§ Task input:
○ ○ ○ ○ ○ ○ ○

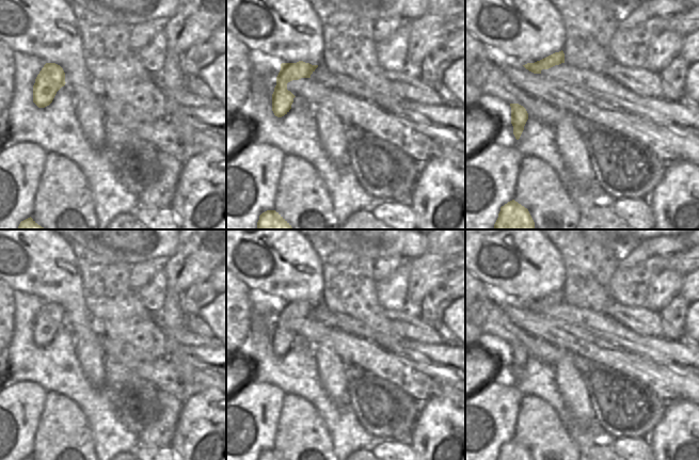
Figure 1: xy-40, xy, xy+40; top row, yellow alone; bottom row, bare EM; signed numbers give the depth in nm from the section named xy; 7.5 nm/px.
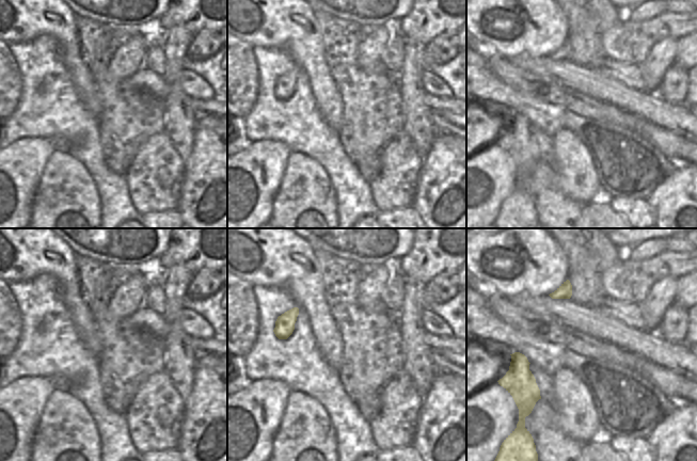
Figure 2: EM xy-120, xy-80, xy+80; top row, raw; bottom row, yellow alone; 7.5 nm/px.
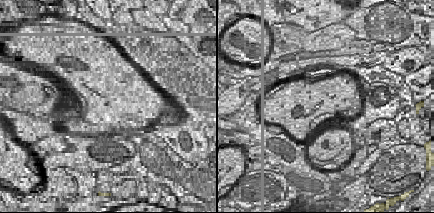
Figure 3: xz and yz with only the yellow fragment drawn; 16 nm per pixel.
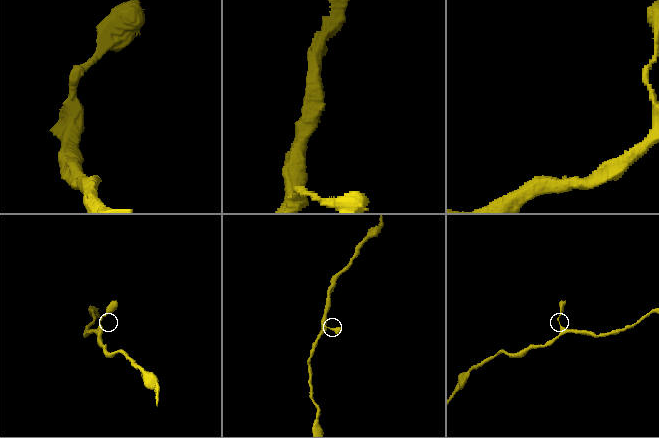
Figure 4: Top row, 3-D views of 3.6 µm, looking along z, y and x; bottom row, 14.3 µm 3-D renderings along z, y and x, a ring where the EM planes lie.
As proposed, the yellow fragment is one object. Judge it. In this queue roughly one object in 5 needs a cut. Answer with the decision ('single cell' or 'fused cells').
single cell

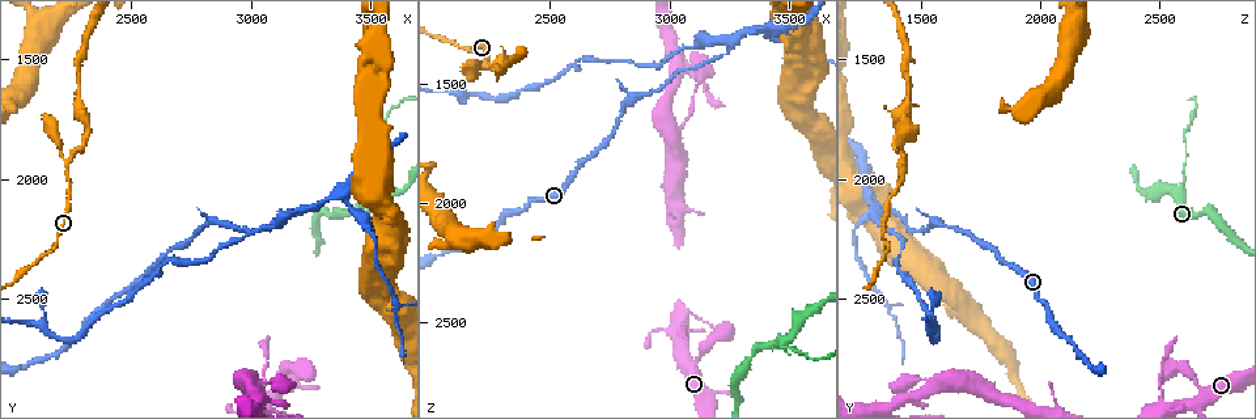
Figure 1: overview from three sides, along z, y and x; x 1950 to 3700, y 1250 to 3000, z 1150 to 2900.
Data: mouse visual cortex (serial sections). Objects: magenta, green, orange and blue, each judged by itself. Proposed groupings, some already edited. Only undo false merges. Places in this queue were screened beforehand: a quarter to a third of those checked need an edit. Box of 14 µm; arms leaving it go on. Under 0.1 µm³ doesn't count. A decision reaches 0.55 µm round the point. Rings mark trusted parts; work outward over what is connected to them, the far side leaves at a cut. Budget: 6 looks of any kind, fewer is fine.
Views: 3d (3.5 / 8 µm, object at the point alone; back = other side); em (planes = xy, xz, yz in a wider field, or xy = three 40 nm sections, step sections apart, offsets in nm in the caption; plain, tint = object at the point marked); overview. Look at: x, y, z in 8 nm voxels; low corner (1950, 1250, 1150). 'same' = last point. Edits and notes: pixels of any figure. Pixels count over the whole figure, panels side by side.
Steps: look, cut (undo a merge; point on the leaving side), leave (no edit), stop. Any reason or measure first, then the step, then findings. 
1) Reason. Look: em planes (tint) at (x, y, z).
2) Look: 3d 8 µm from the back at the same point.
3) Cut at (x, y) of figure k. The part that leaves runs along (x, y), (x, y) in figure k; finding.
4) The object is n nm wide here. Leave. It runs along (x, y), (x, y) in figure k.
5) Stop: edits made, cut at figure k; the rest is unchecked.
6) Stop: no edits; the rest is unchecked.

Calibre changes. Look: 3d 3.5 µm from the back at (3250, 2120, 1350).

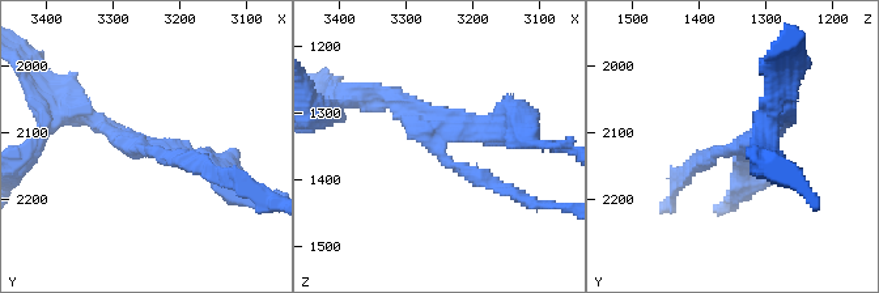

○ ○ ○ ○ ○ ○ ○

All lines from the line with "3) Cut at (x, y)" through the final line of the listing are to be printed exactly, both ends included; the pictures are not.

§ Solved exercise:
3) Cut at (x, y) of figure k. The part that leaves runs along (x, y), (x, y) in figure k; finding.
4) The object is n nm wide here. Leave. It runs along (x, y), (x, y) in figure k.
5) Stop: edits made, cut at figure k; the rest is unchecked.
6) Stop: no edits; the rest is unchecked.

Calibre changes. Look: 3d 3.5 µm from the back at (3250, 2120, 1350).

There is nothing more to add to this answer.